◆ Reading text:

Inventors: Berkowitz; Sidney (Silver Spring, MD), Carlberg; James R. (McLean, VA)
Assignee: The United States of America as represented by the Secretary of the Navy (Washington, DC)
Family ID: 22784316
Appl. No.: 05/210,803
Filed: December 22, 1971

Current U.S. Class: 704/251; 704/215; 704/253; 704/224
Current CPC Class: G10L 15/00 (20130101)
Current International Class: G10L 15/00 (20060101); G10l 001/02 ()
Field of Search: ;179/1SA,15.55R ;324/77B,77E ;340/148

References Cited [Referenced By]

U.S. Patent Documents
3588363 June 1971 Herscher
3679830 July 1972 Uffelman
3395249 July 1968 Clapper
3166640 January 1965 Dersch
3445594 May 1969 Kusch
Primary Examiner: Claffy; Kathleen H.
Assistant Examiner: Leaheey; Jon Bradford

Claims



What is claimed is:

1. A programmable feature extractor and speech recognizer, comprising:

a first means for generating a first electrical signal in response to a spoken word;

a second means connected to said first means for generating an integrated signal indicative of the power spectrum density of said first signal and for generating time differentiated signal indicative of the slope-amplitude product characteristic of said first signal;

third means connected to said second means and responsive to said integrated signal and said differentiated signal for indicating the word spoken into said first means.

◆ Excerpted data:
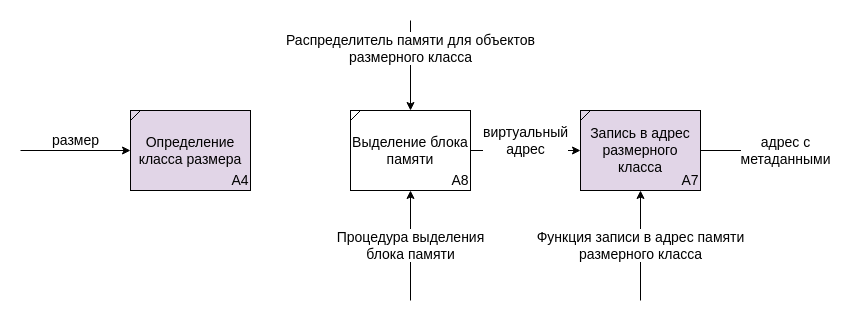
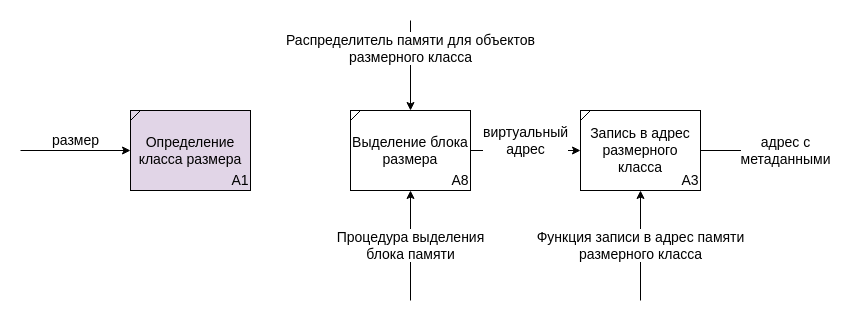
  <mxCell id="0" />
  <mxCell id="1" parent="0" />
  <mxCell id="2" value="&lt;font style=&quot;font-size: 14px&quot;&gt;Определение класса размера&lt;/font&gt;" style="rounded=0;whiteSpace=wrap;html=1;fillColor=#e1d5e7;" parent="1" vertex="1"><mxGeometry x="130" y="110" width="120" height="80" as="geometry" /></mxCell>
  <mxCell id="3" value="размер" style="endArrow=classic;html=1;entryX=0;entryY=0.5;entryDx=0;entryDy=0;fontSize=14;align=center;verticalAlign=middle;" parent="1" target="2" edge="1"><mxGeometry y="10" width="50" height="50" relative="1" as="geometry"><mxPoint x="20" y="150" as="sourcePoint" /><mxPoint x="-150" y="140" as="targetPoint" /><mxPoint as="offset" /></mxGeometry></mxCell>
  <mxCell id="4" value="" style="endArrow=none;html=1;" parent="1" edge="1"><mxGeometry width="50" height="50" relative="1" as="geometry"><mxPoint x="130" y="120" as="sourcePoint" /><mxPoint x="140" y="110" as="targetPoint" /></mxGeometry></mxCell>
- <mxCell id="5" value="Выделение блока памяти" style="rounded=0;whiteSpace=wrap;html=1;fontSize=14;" parent="1" vertex="1"><mxGeometry x="350" y="110" width="120" height="80" as="geometry" /></mxCell>
+ <mxCell id="5" value="Выделение блока размера" style="rounded=0;whiteSpace=wrap;html=1;fontSize=14;" parent="1" vertex="1"><mxGeometry x="350" y="110" width="120" height="80" as="geometry" /></mxCell>
  <mxCell id="6" value="" style="endArrow=none;html=1;" parent="1" edge="1"><mxGeometry width="50" height="50" relative="1" as="geometry"><mxPoint x="350" y="120" as="sourcePoint" /><mxPoint x="360" y="110" as="targetPoint" /></mxGeometry></mxCell>
  <mxCell id="7" value="&lt;div&gt;виртуальный&lt;/div&gt;&lt;div&gt;адрес&lt;/div&gt;" style="endArrow=classic;html=1;fontSize=14;align=center;entryX=0;entryY=0.5;entryDx=0;entryDy=0;" parent="1" target="11" edge="1"><mxGeometry y="10" width="50" height="50" relative="1" as="geometry"><mxPoint x="470" y="150" as="sourcePoint" /><mxPoint x="550" y="150" as="targetPoint" /><mxPoint as="offset" /></mxGeometry></mxCell>
  <mxCell id="8" value="&lt;div&gt;Распределитель памяти для объектов&lt;/div&gt;&lt;div&gt;размерного класса&lt;/div&gt;" style="endArrow=classic;html=1;fontSize=14;align=center;entryX=0.5;entryY=0;entryDx=0;entryDy=0;" parent="1" target="5" edge="1"><mxGeometry x="-0.385" width="50" height="50" relative="1" as="geometry"><mxPoint x="410" y="20" as="sourcePoint" /><mxPoint x="410" y="-20" as="targetPoint" /><mxPoint as="offset" /></mxGeometry></mxCell>
  <mxCell id="9" value="&lt;div&gt;Процедура выделения&lt;/div&gt;&lt;div&gt;блока памяти&lt;/div&gt;" style="endArrow=classic;html=1;fontSize=14;align=center;entryX=0.5;entryY=1;entryDx=0;entryDy=0;" parent="1" target="5" edge="1"><mxGeometry width="50" height="50" relative="1" as="geometry"><mxPoint x="410" y="300" as="sourcePoint" /><mxPoint x="450" y="220" as="targetPoint" /></mxGeometry></mxCell>
  <mxCell id="10" value="&lt;div&gt;адрес с&lt;/div&gt;&lt;div&gt;метаданными&lt;br&gt;&lt;/div&gt;" style="edgeStyle=orthogonalEdgeStyle;rounded=0;orthogonalLoop=1;jettySize=auto;html=1;fontSize=14;align=center;" parent="1" source="11" edge="1"><mxGeometry y="20" relative="1" as="geometry"><mxPoint x="830" y="150" as="targetPoint" /><mxPoint as="offset" /></mxGeometry></mxCell>
- <mxCell id="11" value="Запись в адрес размерного класса" style="rounded=0;whiteSpace=wrap;html=1;fontSize=14;fillColor=#e1d5e7;" parent="1" vertex="1"><mxGeometry x="580" y="110" width="120" height="80" as="geometry" /></mxCell>
+ <mxCell id="11" value="Запись в адрес размерного класса" style="rounded=0;whiteSpace=wrap;html=1;fontSize=14;" parent="1" vertex="1"><mxGeometry x="580" y="110" width="120" height="80" as="geometry" /></mxCell>
  <mxCell id="12" value="&lt;div&gt;Функция записи в адрес памяти&lt;br&gt;&lt;/div&gt;&lt;div&gt;размерного класса&lt;/div&gt;" style="endArrow=classic;html=1;fontSize=14;align=center;entryX=0.5;entryY=1;entryDx=0;entryDy=0;" parent="1" target="11" edge="1"><mxGeometry width="50" height="50" relative="1" as="geometry"><mxPoint x="640" y="300" as="sourcePoint" /><mxPoint x="650" y="250" as="targetPoint" /></mxGeometry></mxCell>
  <mxCell id="13" value="" style="endArrow=none;html=1;" parent="1" edge="1"><mxGeometry width="50" height="50" relative="1" as="geometry"><mxPoint x="580" y="120" as="sourcePoint" /><mxPoint x="590" y="110" as="targetPoint" /></mxGeometry></mxCell>
- <mxCell id="14" value="А7" style="text;html=1;strokeColor=none;fillColor=none;align=center;verticalAlign=middle;whiteSpace=wrap;rounded=0;fontSize=14;" parent="1" vertex="1"><mxGeometry x="670" y="170" width="40" height="20" as="geometry" /></mxCell>
+ <mxCell id="14" value="А3" style="text;html=1;strokeColor=none;fillColor=none;align=center;verticalAlign=middle;whiteSpace=wrap;rounded=0;fontSize=14;" parent="1" vertex="1"><mxGeometry x="670" y="170" width="40" height="20" as="geometry" /></mxCell>
  <mxCell id="15" value="А8" style="text;html=1;strokeColor=none;fillColor=none;align=center;verticalAlign=middle;whiteSpace=wrap;rounded=0;fontSize=14;" parent="1" vertex="1"><mxGeometry x="440" y="170" width="40" height="20" as="geometry" /></mxCell>
- <mxCell id="16" value="А4" style="text;html=1;strokeColor=none;fillColor=none;align=center;verticalAlign=middle;whiteSpace=wrap;rounded=0;fontSize=14;" parent="1" vertex="1"><mxGeometry x="220" y="170" width="40" height="20" as="geometry" /></mxCell>
+ <mxCell id="16" value="А1" style="text;html=1;strokeColor=none;fillColor=none;align=center;verticalAlign=middle;whiteSpace=wrap;rounded=0;fontSize=14;" parent="1" vertex="1"><mxGeometry x="220" y="170" width="40" height="20" as="geometry" /></mxCell>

◆ The problem: Can you rewrite the patent listing, starting with "Current U.S. Class: 704/251;" and going on through "Claffy; Kathleen H.", with every "Current" changed to "Present"?

◆ Final result:
Present U.S. Class: 704/251; 704/215; 704/253; 704/224
Present CPC Class: G10L 15/00 (20130101)
Present International Class: G10L 15/00 (20060101); G10l 001/02 ()
Field of Search: ;179/1SA,15.55R ;324/77B,77E ;340/148

References Cited [Referenced By]

U.S. Patent Documents
3588363 June 1971 Herscher
3679830 July 1972 Uffelman
3395249 July 1968 Clapper
3166640 January 1965 Dersch
3445594 May 1969 Kusch
Primary Examiner: Claffy; Kathleen H.